Шильдер был немного выше среднего роста, старчески худ, и держался подчеркнуто прямо. На длинной тощей шее, похожей на вареную куриную ногу, была прикреплена маленькая голова, покрытая седо-желтым пухом. Картину дополняли тусклые голубые глазки и длинные, распушенные по концам седоблондинистые усы, которые он то и дело молодецки разглаживал. Говорил замогильным голосом, неестественно медленно и сильно картавил. В речи явно чувствовалась замедленность рефлексов головного мозга. Копировать его было легче легкого и делать это успешно могли люди даже со средними имитаторскими способностями.
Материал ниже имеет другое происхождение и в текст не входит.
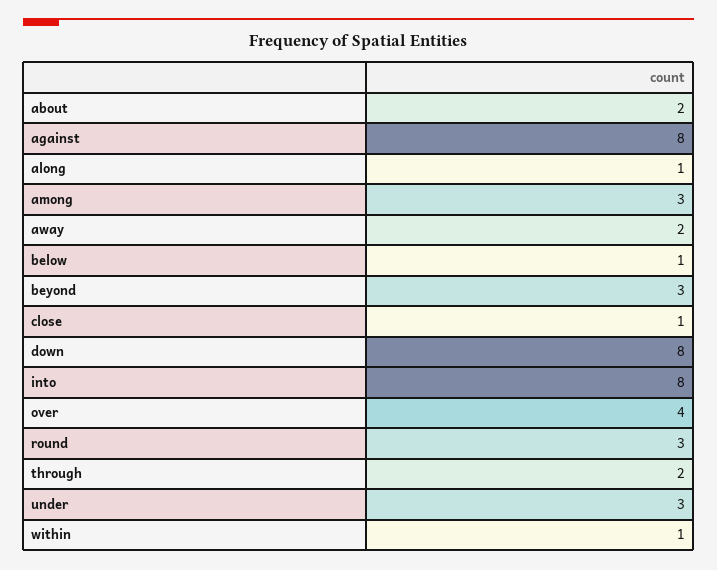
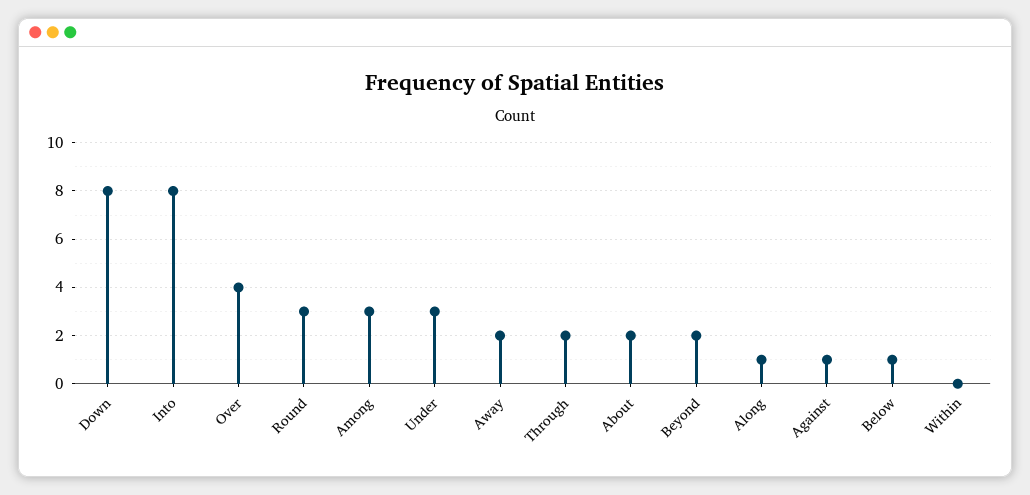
  {
    "about": 2,
-   "against": 8,
+   "against": 1,
    "along": 1,
    "among": 3,
    "away": 2,
    "below": 1,
-   "beyond": 3,
+   "beyond": 2,
-   "close": 1,
    "down": 8,
    "into": 8,
    "over": 4,
    "round": 3,
    "through": 2,
    "under": 3,
-   "within": 1
+   "within": 0
  }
Давно замечено, что люди, получившие новую должность, охотнее всего занимаются в ней тем, что им больше всего напоминает старую. Помню в Преображенском полку служил лихой ротный командир кн. Оболенский, строевик первый класс. Как это часто случалось, назначили его вице-губернатором в Кострому. В 1908 году, по делам матери, мне довелось быть в Костроме. Город славный, город древний, но грязноватый и очень патриархальный. И вдруг, в таком старосветском городе, полиция (нынешняя милиция) такая, какая и столичного города, Санкт-Петербурга не сконфузила бы. Полицейские молодец к молодцу, одеты с иголочки, а честь отдают не хуже, чем у нас в Учебной команде. Как к бывшему однобригаднику, немножко и по делу, я пошел к Оболенскому с визитом. Первые слова его были:

— А какова у нас полиция? Как одеты? Как честь отдают? Выправка какая, а? Сам за этим смотрю… Недавно сам сапоги пригонял… Сам отдание чести проверяю!

Я принужден был согласиться, что в Костроме полиция действительно на пять. Казалось бы были у вице-губернатора и более важные государственные занятия, чем пригонка полицейских сапог, но князь Оболенский это дело знал, а потому и занимался им с любовью. А вице-губернаторские дела были ему незнакомы и непонятны, а потому и менее приятны. А кабы был кн. Оболенский не капитаном, а ротмистром, то кроме отдания чести и сапог, обратил бы он, наверное, специальное внимание и на костромских пожарных лошадей.

Шильдер двадцать лучших лет жизни занимался педагогикой. Естественно, что приняв полк он главное внимание свое обратил на ту часть полка, где имелись карты, доски, губки, мел. т. е. классы, т. е. полковую учебную команду. Приходил он к нам почти каждую неделю и, конечно, не помогал, а только мешал.

Является на урок географии. Сначала сидит и глубокомысленно слушает. Потом начинает задавать вопросы.